Recent research has established complexity results for the problem of deciding the existence of interpolants in logics lacking the Craig Interpolation Property (CIP). The proof techniques developed so far are non-constructive, and no meaningful bounds on the size of interpolants are known. Hybrid modal logics (or modal logics with nominals) are a particularly interesting class of logics without CIP: in their case, CIP cannot be restored without sacrificing decidability and, in applications, interpolants in these logics can serve as definite descriptions and separators between positive and negative data examples in description logic knowledge bases. In this contribution we show, using a new hypermosaic elimination technique, that in many standard hybrid modal logics Craig interpolants can be computed in fourfold exponential time, if they exist. On the other hand, we show that the existence of uniform interpolants is undecidable, which is in stark contrast to modal or intuitionistic logic where uniform interpolants always exist.

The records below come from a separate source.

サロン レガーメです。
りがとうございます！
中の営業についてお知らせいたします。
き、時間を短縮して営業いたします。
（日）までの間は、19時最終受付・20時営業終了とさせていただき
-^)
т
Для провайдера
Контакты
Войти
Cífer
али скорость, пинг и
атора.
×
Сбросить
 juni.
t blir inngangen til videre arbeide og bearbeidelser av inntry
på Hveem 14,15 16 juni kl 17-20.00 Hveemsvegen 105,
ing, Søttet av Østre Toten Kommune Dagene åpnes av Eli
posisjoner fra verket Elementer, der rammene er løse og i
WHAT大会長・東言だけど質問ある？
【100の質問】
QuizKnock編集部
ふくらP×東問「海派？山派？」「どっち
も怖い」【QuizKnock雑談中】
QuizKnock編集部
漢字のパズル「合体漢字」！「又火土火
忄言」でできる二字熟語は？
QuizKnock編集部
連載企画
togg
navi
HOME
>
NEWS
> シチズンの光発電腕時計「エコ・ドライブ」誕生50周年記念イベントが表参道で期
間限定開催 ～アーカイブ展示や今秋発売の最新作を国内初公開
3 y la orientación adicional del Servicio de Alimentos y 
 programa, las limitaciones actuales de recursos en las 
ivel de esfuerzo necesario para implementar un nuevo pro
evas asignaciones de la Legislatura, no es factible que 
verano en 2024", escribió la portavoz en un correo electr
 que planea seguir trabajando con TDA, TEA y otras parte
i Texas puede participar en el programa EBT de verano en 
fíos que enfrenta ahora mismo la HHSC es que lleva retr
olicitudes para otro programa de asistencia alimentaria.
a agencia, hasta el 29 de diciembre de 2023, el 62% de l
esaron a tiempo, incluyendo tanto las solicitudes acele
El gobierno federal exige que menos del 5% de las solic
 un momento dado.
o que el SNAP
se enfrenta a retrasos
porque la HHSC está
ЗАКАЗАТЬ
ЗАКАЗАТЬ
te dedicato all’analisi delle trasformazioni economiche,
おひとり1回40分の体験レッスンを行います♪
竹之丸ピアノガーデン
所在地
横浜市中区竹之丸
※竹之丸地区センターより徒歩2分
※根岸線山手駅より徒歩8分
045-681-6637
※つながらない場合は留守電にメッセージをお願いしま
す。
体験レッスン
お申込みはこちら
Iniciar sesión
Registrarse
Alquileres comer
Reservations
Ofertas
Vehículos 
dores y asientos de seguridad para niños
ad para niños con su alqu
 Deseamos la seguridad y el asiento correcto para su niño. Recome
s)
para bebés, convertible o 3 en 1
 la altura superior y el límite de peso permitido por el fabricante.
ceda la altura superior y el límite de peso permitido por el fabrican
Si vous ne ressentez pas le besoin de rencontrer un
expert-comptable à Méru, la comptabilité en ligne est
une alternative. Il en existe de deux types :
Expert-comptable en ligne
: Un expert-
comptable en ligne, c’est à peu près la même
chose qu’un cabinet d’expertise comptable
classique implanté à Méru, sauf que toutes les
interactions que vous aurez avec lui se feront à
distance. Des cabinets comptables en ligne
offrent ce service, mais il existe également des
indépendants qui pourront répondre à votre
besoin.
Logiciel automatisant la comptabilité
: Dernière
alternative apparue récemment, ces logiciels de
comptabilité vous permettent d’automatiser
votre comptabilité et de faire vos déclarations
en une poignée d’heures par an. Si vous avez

翻译：近期研究已确定了在缺少克雷格插值性质（CIP）的逻辑中判定插项存在性的复杂度结果。目前所发展的证明技术是非构造性的，且关于插项尺寸的有意义界限尚不可知。混合模态逻辑（或称含名称的模态逻辑）是一类特别有趣的无CIP逻辑体系：在其情形下，若要保持可判定性则无法恢复CIP，而在实际应用中这些逻辑中的插项可作为确定描述符，以及描述逻辑知识库中正负数据示例间的分隔符。本文通过一种新的超镶嵌消去技术证明，在许多标准混合模态逻辑中，若克雷格插项存在，则可在四重指数时间内计算得到。另一方面，我们证明均匀插项的存在性是不可判定的，这与模态逻辑或直觉主义逻辑（其中均匀插项始终存在）形成鲜明对比。